Saturday, December 29, 2012

Namaste - Releasing My Ego to See the Divine

The other day I wrote a post on how I don’t think of God as an entity that can be defined but prefer to see the Divine as existing in each of us, no matter who we are.  The Hindu greeting “Namaste” has been translated as “the divine in me greets the divine in you.”  In other definitions it speaks of releasing one’s own ego in order to be able to see the divine in others, putting aside ones definitions of what is sacred and being willing to be open to that which is divine in others.  Some people may say that I am not “saved” or am in danger of going to hell because of what I believe.  I am not concerned.  That which gives comfort to others, whether it be a relationship with Jesus or adherence to the strictness of dogma, is not for me to judge.  (Though, to be honest, I am guilty of that at times.) Comfort is valuable and we should all be allowed to find it in whatever way serves us as long as it does not harm others.
I have been able to find great comfort in the words of Jesus and Buddha, in the writings of Jewish rabbis, Muslim clerics, Sufi poets, yogis, native shamans, and in the garbled words of a schizophrenic homeless man.  This has been proof to me that the Divine knows no boundaries.   What concerns me is when the religious set up boundaries that leave some people feeling that they cannot be a part of anything that even smells of incense. 
Today I choose to find the Divine in the world around me in hopes that it can help me find that spark in myself.  Here is where I find it (in no particular order):
1 - In great and sometimes not so great music.  I can be moved by Chopin and Saint-Saens in one moment and groove out to Carly Rae Jepsen  the next. 

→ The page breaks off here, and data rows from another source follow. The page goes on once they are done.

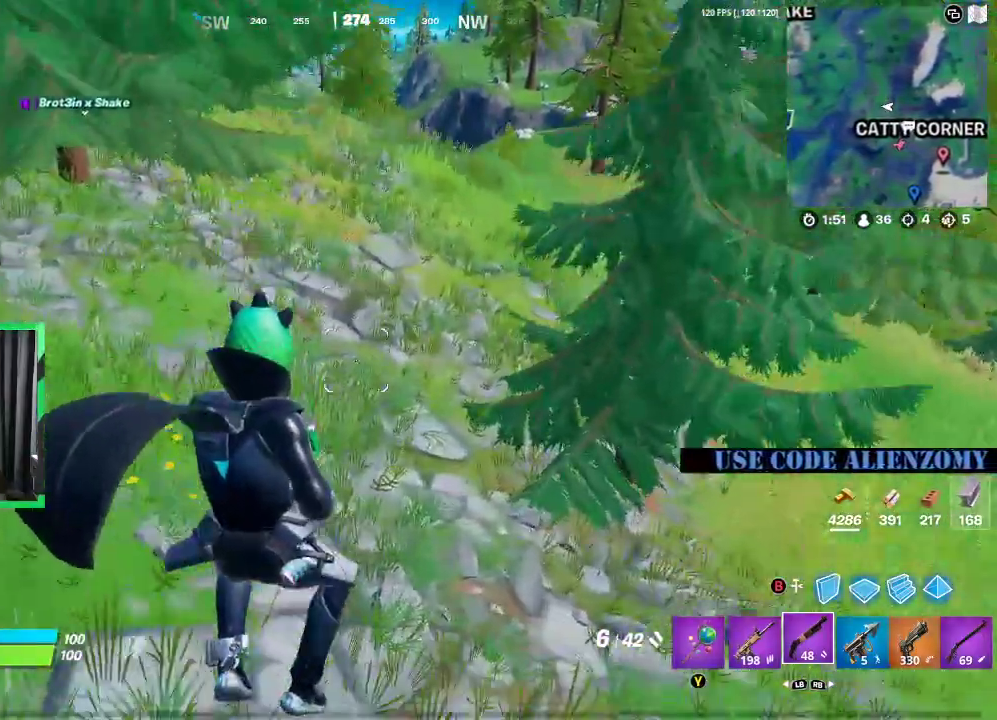
{"buttons": [], "left_stick": "up", "right_stick": "center", "events": [[42, "right_stick", "up"], [146, "right_stick", "center"], [271, "A", "down"], [438, "A", "up"]]}
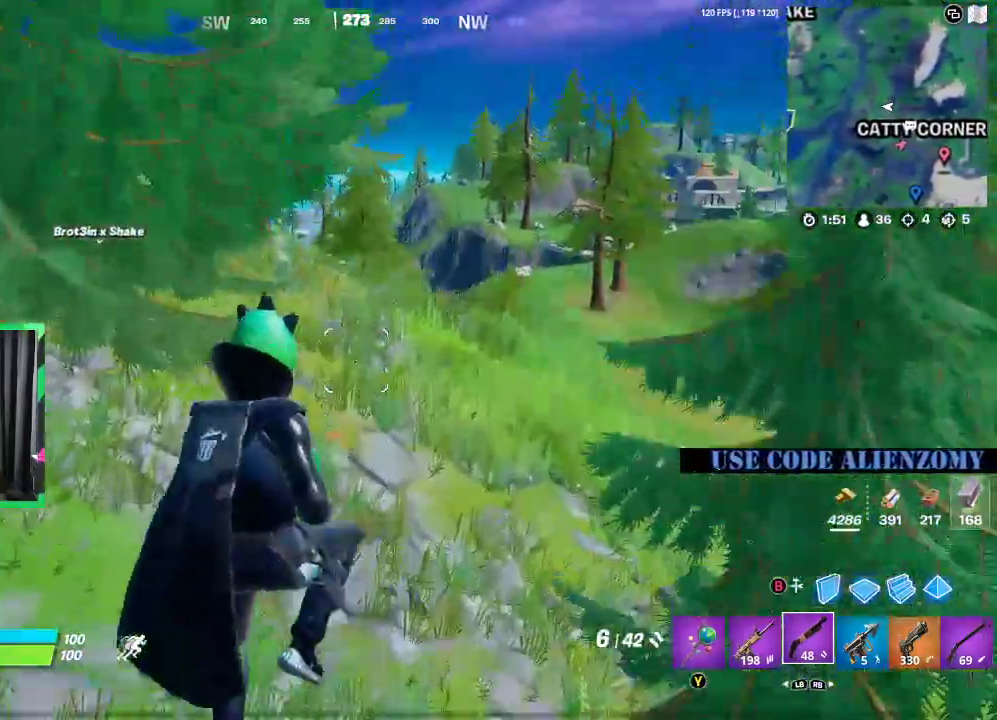
{"buttons": [], "left_stick": "up", "right_stick": "center", "events": [[333, "R1", "down"], [458, "R1", "up"]]}
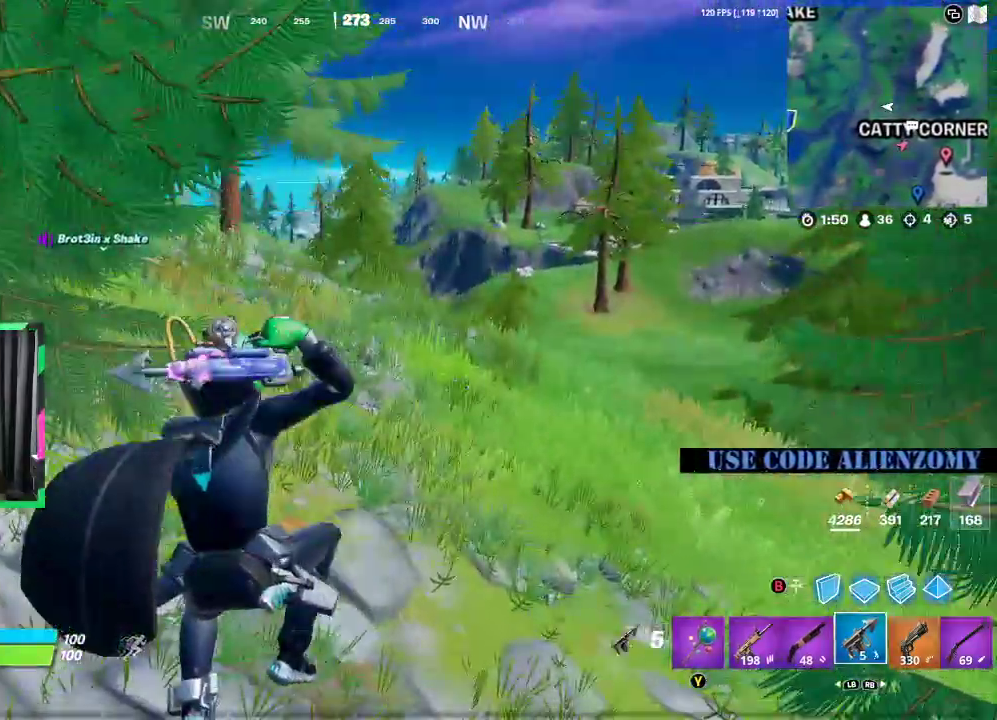
{"buttons": [], "left_stick": "up", "right_stick": "center", "events": []}
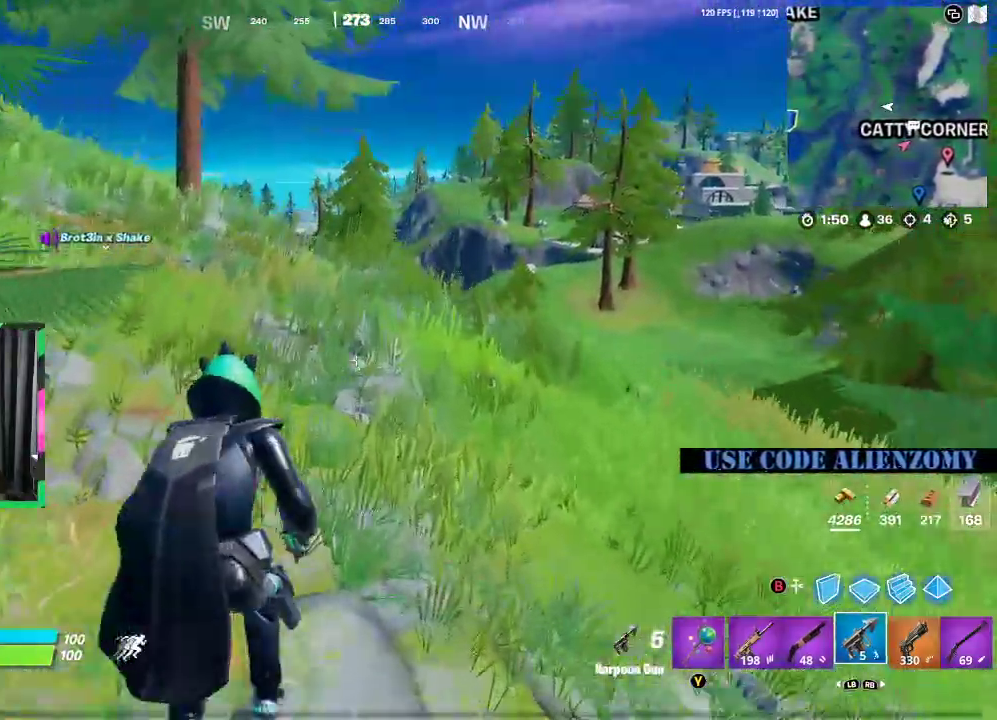
{"buttons": [], "left_stick": "up", "right_stick": "center", "events": [[21, "A", "down"], [146, "A", "up"], [208, "X", "down"], [312, "X", "up"], [396, "X", "down"], [479, "X", "up"]]}
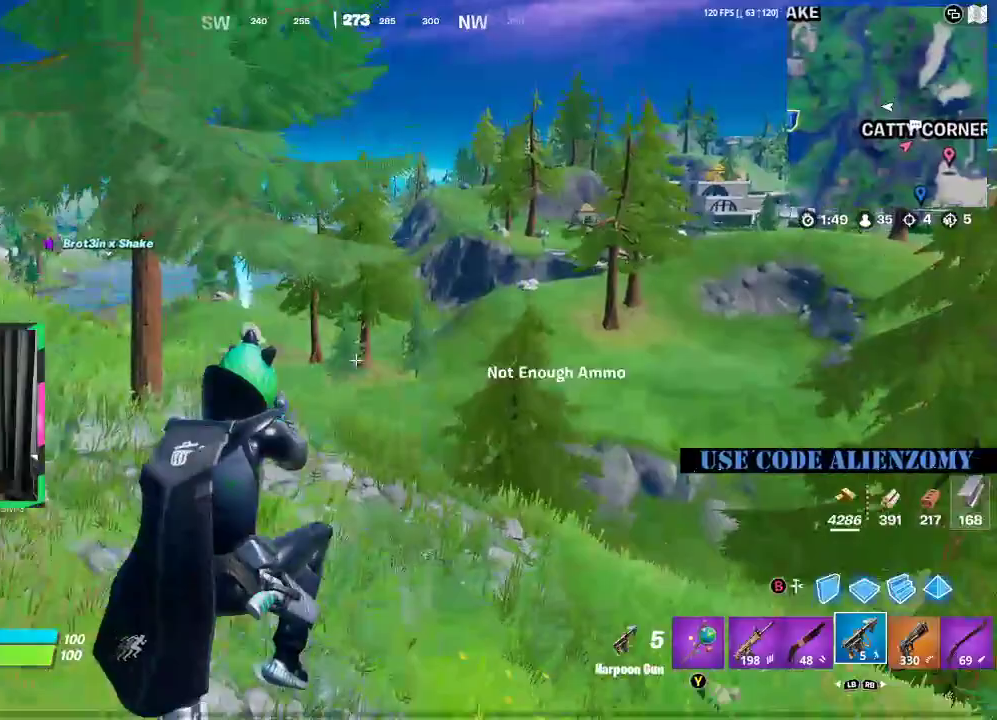
{"buttons": [], "left_stick": "up", "right_stick": "center", "events": []}
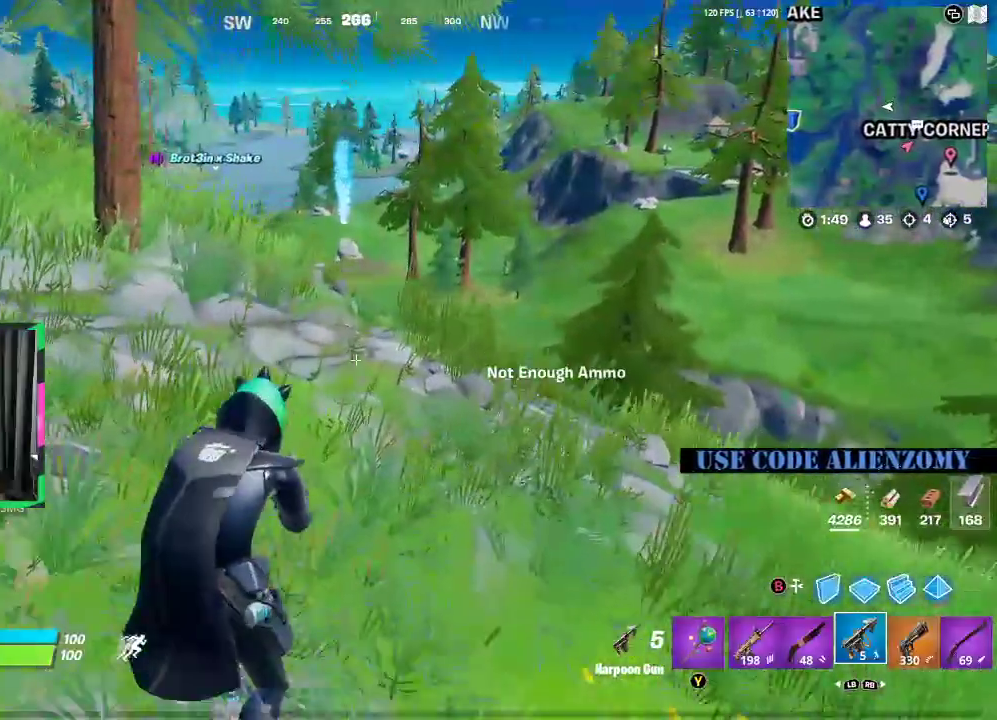
{"buttons": ["A"], "left_stick": "up", "right_stick": "center", "events": [[500, "A", "down"]]}
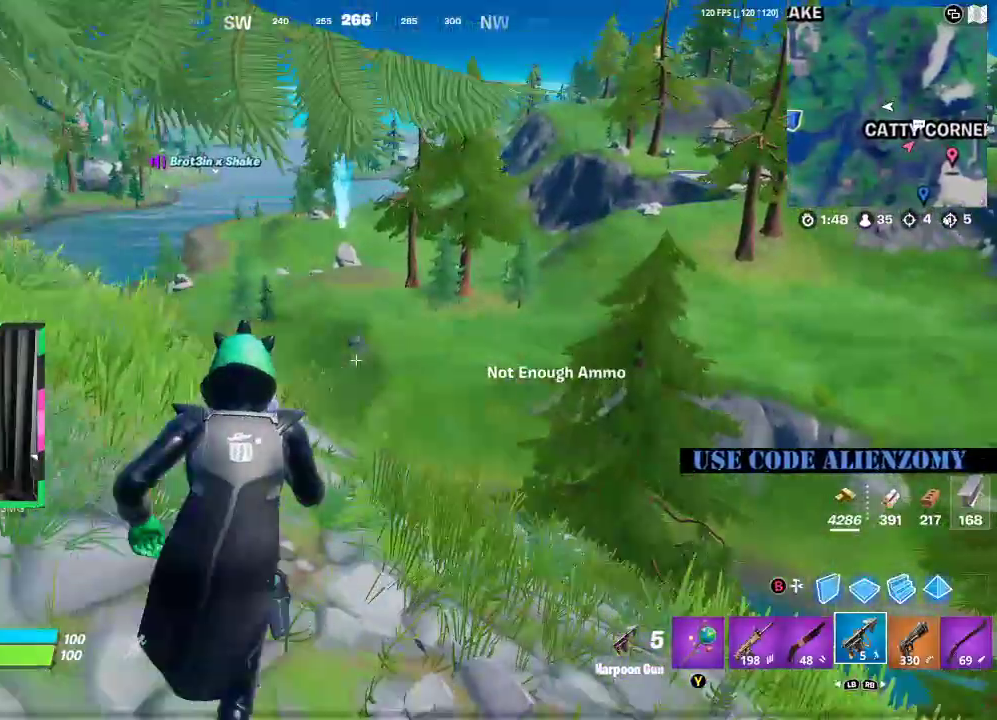
{"buttons": [], "left_stick": "up", "right_stick": "down", "events": [[104, "A", "up"], [438, "right_stick", "down"]]}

2 – The kindness of others.  I am truly grateful for the food that is grown in my friend, Joyce’s, garden, but not only does the Divine exist in her garden, it exists in her and Roland’s hearts as they fulfill their mission of supplying food to the local food pantry.  I also know many people who choose to work in human service rather than finding careers that pay well.  And I know people who make good money and choose to be of service by volunteering or giving a portion of their earnings.  Kindness comes in many forms.  I have seen it when a car stops to let someone cross the street or when someone spends a full day Christmas shopping for children she will never see but just wants to know that a child in a shelter will have something to open on Christmas morning.    
3 – Laughter.  From baby to adult, the sound of true laughter is the expression of Divine joy.
4 – The beauty of nature – Divinity is found in great beauty whether you believe in intelligent design, the creation as told in Genesis, or evolution.  The desert landscapes of New Mexico, the mountains of New Hampshire or the Himalayas, the colorful creatures of island lagoons, and the beauty of a flower garden all contain the spark of Divine.  When I look at the stars  and hear Neil Degrasse Tyson (see below) telling me of how I am made of the same stuff as the stars I am in awe of that possibility.
5 – Patience.  Whenever I am able to be patient with myself, others, and animals, I am aware that the Divine exists in me.  It is in the breath that I take when I need to have a moment before I take action or say something that proves to me that there is something divine that works in me and keeps me from falling apart.
 As I said before, I don’t believe in a God that takes a personal interest in the day to day, minute to minute, goings on of my life.  But there is something that quickens in me when touched by the presence of the Divine in myself and others.  It has no judgment, no agenda, and no specific purpose.  It is just a presence that reminds me of my humanity and connection to others and the world around me.  It is the loss of that connection that I believe turns so many people to despair and harm of others.  I know that others may define this all differently and that is fine.